→ **EXERCISE**: Write out the lines below without changes, beginning at the line that has "MICROSOFT 365" and stopping after the line that has "Lire l'article".

→ **SOURCE MATERIAL**:
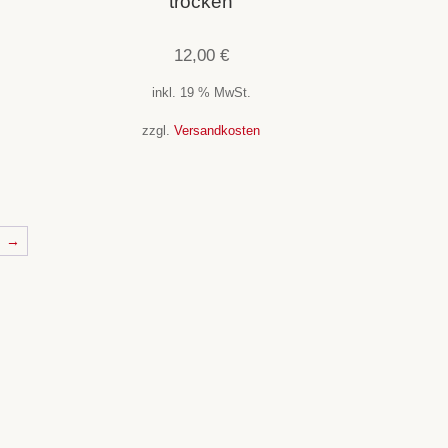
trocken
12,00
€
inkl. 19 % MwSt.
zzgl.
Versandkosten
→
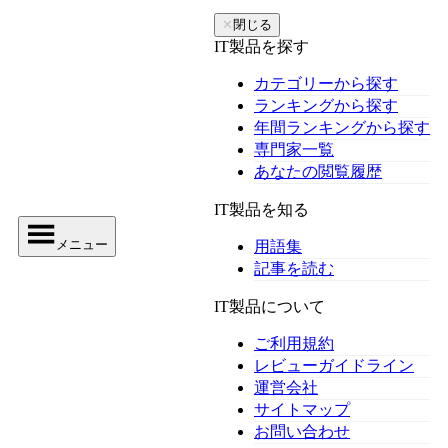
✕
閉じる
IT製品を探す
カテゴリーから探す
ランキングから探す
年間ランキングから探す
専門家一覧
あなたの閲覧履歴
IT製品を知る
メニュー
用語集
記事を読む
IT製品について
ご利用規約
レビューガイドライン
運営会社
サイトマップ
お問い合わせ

--

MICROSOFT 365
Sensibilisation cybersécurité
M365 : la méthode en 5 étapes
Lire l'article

→ **RESULT**:
MICROSOFT 365
Sensibilisation cybersécurité
M365 : la méthode en 5 étapes
Lire l'article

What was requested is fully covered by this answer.